* [SOURCE EXTRACT]

************

The lack of standardisation in Australian women’s clothing has been receiving a fair bit of media attention in recent weeks. When I first heard the issue raised I remember thinking it would be great if there was a set of standard sizes that all designers utilised. Like many women, I’ve been frustrated by differences in sizing between brands. For as long as I can remember whenever I’ve gone shopping for clothes I’ve had to try on a couple of different sizes in whatever garment I was interested in, as it can be hard to always know what size you’ll be in any given brand. This has simply been part-and-parcel of buying most new clothes, especially when unfamiliar with a brand’s sizing. Just because a label says Size 10 for example, doesn’t necessarily mean that a Size 10 in a different store or brand will equate to the same measurements.
So after my immediate positive thoughts about the introduction of standard clothing sizes, I then found myself thinking about the issue a little more. Quite frankly I struggled to see whether it would make a significant difference. I can see that some benefit could be gained from having a standard range of measurements for each size (for instance particular dimensions in place for a Size 10 garment), so then in an approximate sense you’d have a pretty good idea of where you’re likely to fall on the sizing scale. However the introduction of precise measurements for clothing sizes still doesn’t solve the problem of having to try on clothing. It is unlikely that you’d ever be able to walk into any store and purchase a Size 10 (if that is your pre-determined size) in any garment, as the fit of an item of clothing is so much more than its measurements.
For instance, I know of at least three female colleagues who would all be around a Size 10 and yet they have completely different body shapes. They may have a similar waist or chest or hip measurement, but the style of clothing which suits them differs markedly. Regardless of the sizing issue, a similar garment (for instance a simple black skirt) which is compared across different brands may differ in cut, fabric, detailing, length or quality. In other words while the sizing may be exactly the same (for instance they may all be labelled as a Size 10) and share the same measurements, the fit the wearer experiences can be worlds apart. You could never, ever just trust in the fact that the same sized garment would in actuality ‘fit’ each wearer off the hanger.
One of the issues which is also being discussed is that of ‘vanity sizing’, where designers and manufacturers of clothing may understate clothing sizes in an effort to flatter their customers’ egos. In this way a size tag isn’t just used to indicate a garment’s size, it is being used as a marketing technique. Look, everyone loves to be flattered and never more so when it comes to the delicate discussion of size (which is then a reflection of weight and general aesthetics…which can then open up a whole range of physical and emotional issues), and if a particular designer’s clothing tells you that you’re a Size 8 when every other brand is telling you that you’re a Size 14, well sure – why wouldn’t you support the flatterer if you liked their clothes? Again I ask, why does it matter? Apart from potentially deluding the purchaser of their clothing into thinking they are smaller than they actually are, where is the harm?
Another issue raised is that of top-end fashion designers who can utilise their own sizing systems that often fail to cater for larger or smaller women. Now I can understand the frustration of finding clothes that you really, really love and then having the sad realisation that the designer doesn’t in fact make clothing in your size. But I don’t think this is a problem that can be solved by a national clothing size standard. This is really a decision made by particular designers in working out what segment of the market they are looking to target. I fail to see how they can be forced into making clothes for all sized women if that is not their desired market. Of course I understand that no one likes to be automatically excluded, and left feeling like they are not ‘represented’ by particular brands. All that can really be done in these situations is to voice your opinion with your shopping habits and only support brands that reflect your size.

************

* [DATA EXTRACT]
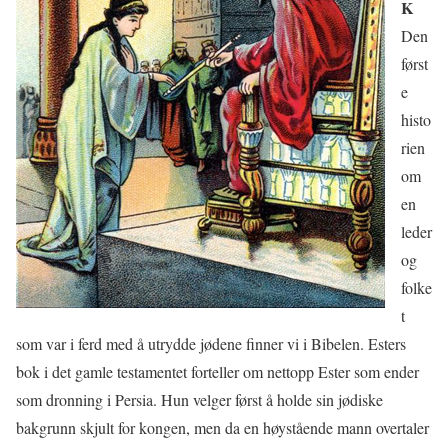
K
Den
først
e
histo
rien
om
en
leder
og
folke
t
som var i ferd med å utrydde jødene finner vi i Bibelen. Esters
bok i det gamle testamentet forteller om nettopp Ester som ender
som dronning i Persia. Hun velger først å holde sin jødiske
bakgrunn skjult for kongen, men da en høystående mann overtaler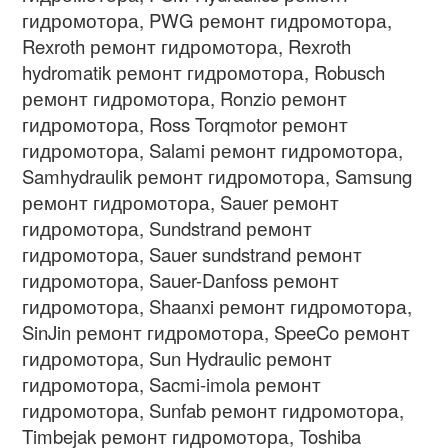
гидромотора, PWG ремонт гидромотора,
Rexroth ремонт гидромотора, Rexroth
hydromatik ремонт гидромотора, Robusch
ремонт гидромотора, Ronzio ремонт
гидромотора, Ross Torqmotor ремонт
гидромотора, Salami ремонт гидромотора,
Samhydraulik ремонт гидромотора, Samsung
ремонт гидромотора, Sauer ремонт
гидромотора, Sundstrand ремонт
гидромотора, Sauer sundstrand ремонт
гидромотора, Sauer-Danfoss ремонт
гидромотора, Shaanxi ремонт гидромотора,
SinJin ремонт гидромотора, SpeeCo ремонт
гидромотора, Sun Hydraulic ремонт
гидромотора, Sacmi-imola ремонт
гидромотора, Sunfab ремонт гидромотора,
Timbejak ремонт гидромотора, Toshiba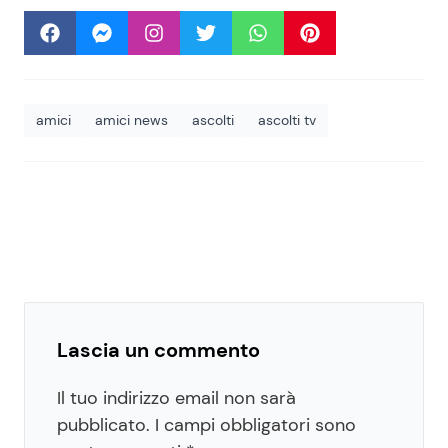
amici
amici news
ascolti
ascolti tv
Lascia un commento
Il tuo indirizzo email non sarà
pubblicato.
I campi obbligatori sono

************

Reproduce the part of the clothing-size piece that begins at "So after my" and stops after "than its measurements.".

* [YOUR SOLUTION]
So after my immediate positive thoughts about the introduction of standard clothing sizes, I then found myself thinking about the issue a little more. Quite frankly I struggled to see whether it would make a significant difference. I can see that some benefit could be gained from having a standard range of measurements for each size (for instance particular dimensions in place for a Size 10 garment), so then in an approximate sense you’d have a pretty good idea of where you’re likely to fall on the sizing scale. However the introduction of precise measurements for clothing sizes still doesn’t solve the problem of having to try on clothing. It is unlikely that you’d ever be able to walk into any store and purchase a Size 10 (if that is your pre-determined size) in any garment, as the fit of an item of clothing is so much more than its measurements.